Oh, and this is temporary until I can rein in my scatter-brained ideas, come up with a cohesive yet search engine friendly name ("Gnomo Project" oddly yields "Human Genome Project"), and move to WordPress. Work in progress.

Travel Chocolate and Sweet Snack Wrapper Memory Board

Los Chocolates y Las Meriendas Dulces: chocolates and sweet snacks. Inspired by my Ecela Peru classmate Derek, who decided to sample all tienda candies, and my former lab adviser Alison, who decoupaged an entire wall of her kitchen with the wrappers of her and her husband's favorite exotic chocolates, I sampled and saved as many cheap sweet things in Cusco, Peru and Antigua, Guatemala as possible. I visited El Choco Museo (see center flyer) in both cities as well. I finally arranged, labeled, and tacked them to this board. Still smells tasty! 

Wooden Stool to Olde School Tray

Wooden Stool-turned-Olde School Tray. Because I cannot choose one or two, or ever only five, hobbies at one time, and I live with like-minded indecisive creatives, there's a lot of stuff on tables that ends up on floors, beds, chairs...The tray is a powerful compartmentalizer, especially for competing scrapbooking, papercraft, sewing, or jewelry projects. I salvaged a wood- not particle board, real, solid, dark wood with a weathered patina- stool with broken legs from the curb on Dedham, MA trash day. I pried off the legs, peeled away tacky sailboat-print contact paper covering the top, and restored the wood with sanding and a few coats of coconut oil (smells so much better and is safer than polyurethane). Salvation Army Thrift Store stainless steel cupboard handles (in a grab-bag 6 pack for only $1.99) inspired a self-taught lesson in hole-drilling and screw-driving. Washers added a minimal detail to the handles' bases. Finally, a jarring wrestle with a ruler and electric engraver balanced out the off-center handles with an imitation pencil ledge.
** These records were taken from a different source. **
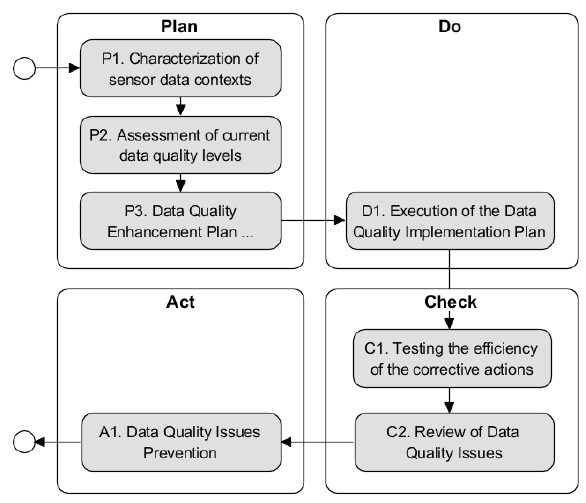
Figure 2. Methodology DAQUA-MASS phases and steps.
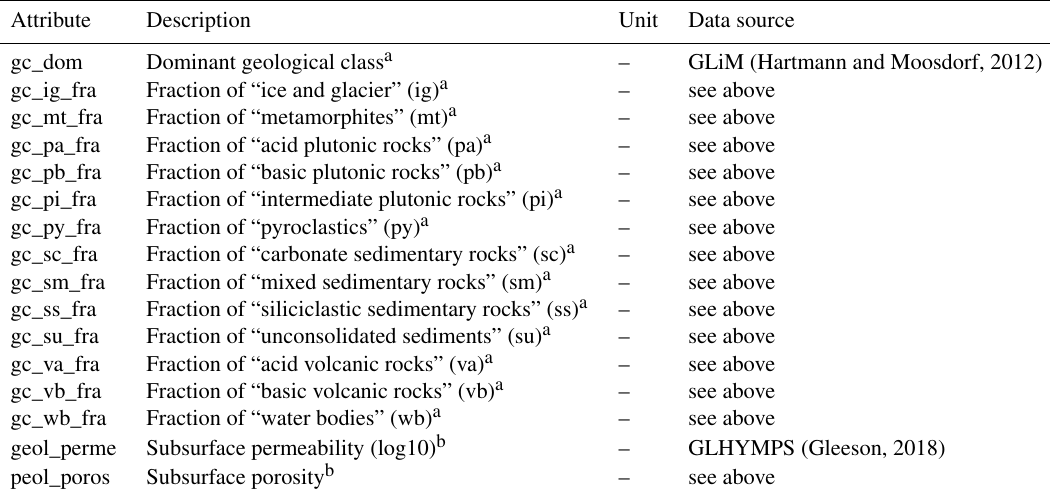
Table A9. Geological attributes.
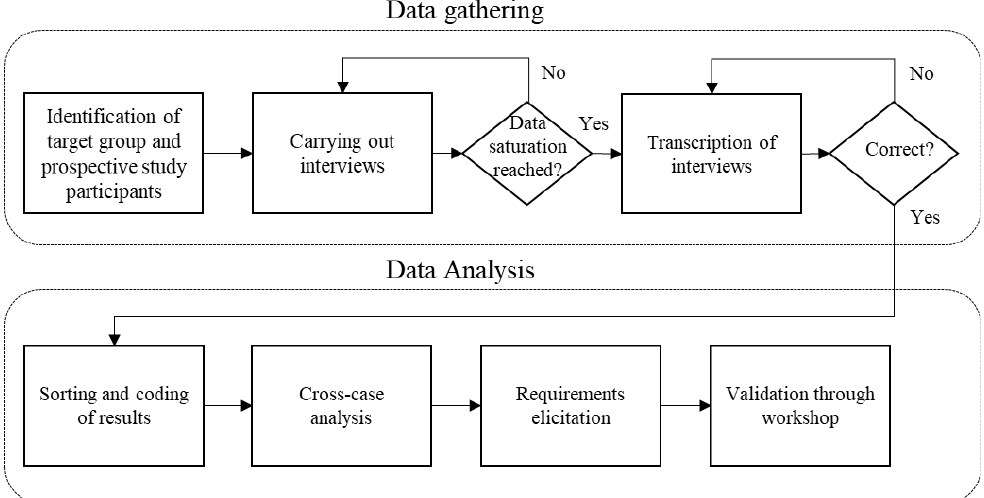
Figure 1. Study design.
This stool top will be a useful tray for beads and other tiny supplies that are apt to roll. It curves down ever slow slightly toward the center. The cross pieces of wood underneath also raise the stool-turned-tray an inch or so off the ground so papers can slide under or the tray can function as a display shelf. A nice place to put a sign-in guestbook at a party, perhaps. 

Fabric Scrap Sewn Tray

Fabric Scrap Sewn Tray. Fabric, especially from natural fibers, is a wonderful material since it last years unlike its paper counterparts and has remarkable versatility. Sewing machine know-how, material size, and imagination sometimes limit fabric projects so useless scrunchies and tiny pillows take over the craft table. Luckily, non-clothing projects like this handy fabric tray, lined inside with glue-stiffened felt and stitched from vintage thrift store/yard sale found scraps, have popped up online. I made a long one first but the sides flopped so I split it into two paperback-size trays.